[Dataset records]
-- Opening Marker --

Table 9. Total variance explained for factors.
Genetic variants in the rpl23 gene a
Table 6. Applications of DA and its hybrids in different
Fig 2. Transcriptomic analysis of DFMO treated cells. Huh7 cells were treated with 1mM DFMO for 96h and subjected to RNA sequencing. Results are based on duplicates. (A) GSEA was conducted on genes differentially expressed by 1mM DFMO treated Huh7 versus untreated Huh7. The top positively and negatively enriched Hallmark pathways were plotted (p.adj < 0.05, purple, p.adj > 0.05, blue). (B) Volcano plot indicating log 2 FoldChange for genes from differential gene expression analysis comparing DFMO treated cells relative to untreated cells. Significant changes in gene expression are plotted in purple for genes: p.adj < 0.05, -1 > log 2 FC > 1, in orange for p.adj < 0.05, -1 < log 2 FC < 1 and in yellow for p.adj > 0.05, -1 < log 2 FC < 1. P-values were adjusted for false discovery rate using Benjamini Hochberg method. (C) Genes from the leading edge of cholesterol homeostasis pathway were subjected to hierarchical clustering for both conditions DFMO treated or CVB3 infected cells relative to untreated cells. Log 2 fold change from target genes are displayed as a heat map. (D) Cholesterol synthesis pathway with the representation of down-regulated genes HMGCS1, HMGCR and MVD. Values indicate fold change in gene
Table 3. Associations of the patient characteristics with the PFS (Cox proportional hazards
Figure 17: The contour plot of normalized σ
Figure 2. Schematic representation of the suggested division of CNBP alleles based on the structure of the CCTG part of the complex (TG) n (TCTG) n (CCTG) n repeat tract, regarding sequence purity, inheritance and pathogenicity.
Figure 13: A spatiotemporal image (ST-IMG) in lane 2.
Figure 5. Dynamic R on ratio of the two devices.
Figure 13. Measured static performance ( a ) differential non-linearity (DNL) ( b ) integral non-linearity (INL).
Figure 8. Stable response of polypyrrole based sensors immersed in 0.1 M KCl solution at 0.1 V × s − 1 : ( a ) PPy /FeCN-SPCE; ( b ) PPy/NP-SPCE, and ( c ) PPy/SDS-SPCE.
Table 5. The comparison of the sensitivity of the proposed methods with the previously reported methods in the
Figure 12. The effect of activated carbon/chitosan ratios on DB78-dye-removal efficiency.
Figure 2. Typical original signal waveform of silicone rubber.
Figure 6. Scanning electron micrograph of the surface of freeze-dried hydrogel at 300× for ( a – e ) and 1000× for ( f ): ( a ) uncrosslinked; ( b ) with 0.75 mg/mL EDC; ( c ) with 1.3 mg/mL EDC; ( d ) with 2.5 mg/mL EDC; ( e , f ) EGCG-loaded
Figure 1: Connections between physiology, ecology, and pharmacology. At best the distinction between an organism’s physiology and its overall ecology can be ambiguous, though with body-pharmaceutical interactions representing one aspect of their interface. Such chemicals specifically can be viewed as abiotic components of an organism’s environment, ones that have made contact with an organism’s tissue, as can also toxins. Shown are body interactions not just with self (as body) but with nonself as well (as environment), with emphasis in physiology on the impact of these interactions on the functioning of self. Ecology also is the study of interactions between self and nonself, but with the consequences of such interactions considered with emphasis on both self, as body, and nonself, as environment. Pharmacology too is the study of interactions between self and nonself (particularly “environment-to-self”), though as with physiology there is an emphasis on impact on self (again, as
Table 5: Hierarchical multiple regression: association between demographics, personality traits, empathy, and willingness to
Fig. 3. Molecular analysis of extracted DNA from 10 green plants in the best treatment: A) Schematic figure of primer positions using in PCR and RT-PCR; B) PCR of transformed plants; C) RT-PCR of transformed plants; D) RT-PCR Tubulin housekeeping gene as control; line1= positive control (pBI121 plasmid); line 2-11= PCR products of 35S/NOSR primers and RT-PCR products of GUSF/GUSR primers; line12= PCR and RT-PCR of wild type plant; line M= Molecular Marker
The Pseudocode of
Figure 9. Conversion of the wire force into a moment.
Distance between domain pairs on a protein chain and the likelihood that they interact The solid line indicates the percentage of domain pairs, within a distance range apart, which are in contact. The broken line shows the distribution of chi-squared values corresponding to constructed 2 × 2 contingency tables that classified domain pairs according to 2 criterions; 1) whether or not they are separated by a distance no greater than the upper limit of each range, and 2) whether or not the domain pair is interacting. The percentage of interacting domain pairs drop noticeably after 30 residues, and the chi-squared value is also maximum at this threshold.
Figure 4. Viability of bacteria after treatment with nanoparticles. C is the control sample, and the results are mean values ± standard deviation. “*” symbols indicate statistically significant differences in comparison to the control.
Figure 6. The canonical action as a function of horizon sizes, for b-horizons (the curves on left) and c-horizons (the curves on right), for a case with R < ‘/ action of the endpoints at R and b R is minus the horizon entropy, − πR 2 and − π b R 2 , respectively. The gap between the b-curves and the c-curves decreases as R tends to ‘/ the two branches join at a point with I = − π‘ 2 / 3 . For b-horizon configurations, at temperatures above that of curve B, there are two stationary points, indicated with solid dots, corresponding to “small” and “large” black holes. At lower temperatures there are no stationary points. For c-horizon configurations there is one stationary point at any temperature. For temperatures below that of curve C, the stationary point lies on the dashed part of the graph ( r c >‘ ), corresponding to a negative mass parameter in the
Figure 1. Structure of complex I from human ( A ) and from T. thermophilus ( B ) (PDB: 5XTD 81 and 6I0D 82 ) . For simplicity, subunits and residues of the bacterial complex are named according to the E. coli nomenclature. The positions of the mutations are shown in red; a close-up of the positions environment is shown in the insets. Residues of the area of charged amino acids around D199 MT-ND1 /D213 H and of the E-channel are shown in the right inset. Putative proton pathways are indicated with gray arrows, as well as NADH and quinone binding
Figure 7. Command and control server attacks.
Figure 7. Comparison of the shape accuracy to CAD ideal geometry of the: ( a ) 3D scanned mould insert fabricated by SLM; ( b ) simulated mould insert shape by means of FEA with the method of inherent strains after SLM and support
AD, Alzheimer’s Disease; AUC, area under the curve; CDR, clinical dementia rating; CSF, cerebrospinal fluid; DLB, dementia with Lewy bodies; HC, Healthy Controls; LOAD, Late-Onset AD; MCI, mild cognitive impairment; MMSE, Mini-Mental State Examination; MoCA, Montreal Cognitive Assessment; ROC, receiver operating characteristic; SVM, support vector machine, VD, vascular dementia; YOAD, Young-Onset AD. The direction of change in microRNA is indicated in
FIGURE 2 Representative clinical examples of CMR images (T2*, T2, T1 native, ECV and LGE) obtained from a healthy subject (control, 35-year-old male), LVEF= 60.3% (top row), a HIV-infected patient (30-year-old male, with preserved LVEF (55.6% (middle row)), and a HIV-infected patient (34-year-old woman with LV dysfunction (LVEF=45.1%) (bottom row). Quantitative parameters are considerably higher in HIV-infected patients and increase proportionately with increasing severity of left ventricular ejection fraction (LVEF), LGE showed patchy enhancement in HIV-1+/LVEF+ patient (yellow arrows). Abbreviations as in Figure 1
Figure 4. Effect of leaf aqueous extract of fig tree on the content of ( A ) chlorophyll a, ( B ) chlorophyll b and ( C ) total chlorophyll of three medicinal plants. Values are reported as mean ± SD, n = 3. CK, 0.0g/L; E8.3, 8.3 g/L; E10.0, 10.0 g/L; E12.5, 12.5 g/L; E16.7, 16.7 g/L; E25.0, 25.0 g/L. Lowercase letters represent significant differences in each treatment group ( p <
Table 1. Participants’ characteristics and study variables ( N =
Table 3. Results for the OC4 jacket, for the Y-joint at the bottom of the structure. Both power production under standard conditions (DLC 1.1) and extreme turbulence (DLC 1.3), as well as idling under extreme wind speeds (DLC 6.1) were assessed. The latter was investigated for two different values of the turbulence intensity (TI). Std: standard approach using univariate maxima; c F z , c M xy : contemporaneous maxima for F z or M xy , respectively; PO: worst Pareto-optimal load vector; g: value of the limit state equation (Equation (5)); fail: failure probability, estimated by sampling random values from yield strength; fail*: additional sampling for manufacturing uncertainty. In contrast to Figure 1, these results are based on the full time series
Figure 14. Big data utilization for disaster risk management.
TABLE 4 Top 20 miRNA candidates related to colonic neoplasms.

-- Closing Marker --

## Aim of the exercise
Copy out the range of lines above starting at the line with "Figure 1. Structure" and ending at the line with "AD, Alzheimer’s Disease;", exactly and including both.

## Task answer
Figure 1. Structure of complex I from human ( A ) and from T. thermophilus ( B ) (PDB: 5XTD 81 and 6I0D 82 ) . For simplicity, subunits and residues of the bacterial complex are named according to the E. coli nomenclature. The positions of the mutations are shown in red; a close-up of the positions environment is shown in the insets. Residues of the area of charged amino acids around D199 MT-ND1 /D213 H and of the E-channel are shown in the right inset. Putative proton pathways are indicated with gray arrows, as well as NADH and quinone binding
Figure 7. Command and control server attacks.
Figure 7. Comparison of the shape accuracy to CAD ideal geometry of the: ( a ) 3D scanned mould insert fabricated by SLM; ( b ) simulated mould insert shape by means of FEA with the method of inherent strains after SLM and support
AD, Alzheimer’s Disease; AUC, area under the curve; CDR, clinical dementia rating; CSF, cerebrospinal fluid; DLB, dementia with Lewy bodies; HC, Healthy Controls; LOAD, Late-Onset AD; MCI, mild cognitive impairment; MMSE, Mini-Mental State Examination; MoCA, Montreal Cognitive Assessment; ROC, receiver operating characteristic; SVM, support vector machine, VD, vascular dementia; YOAD, Young-Onset AD. The direction of change in microRNA is indicated in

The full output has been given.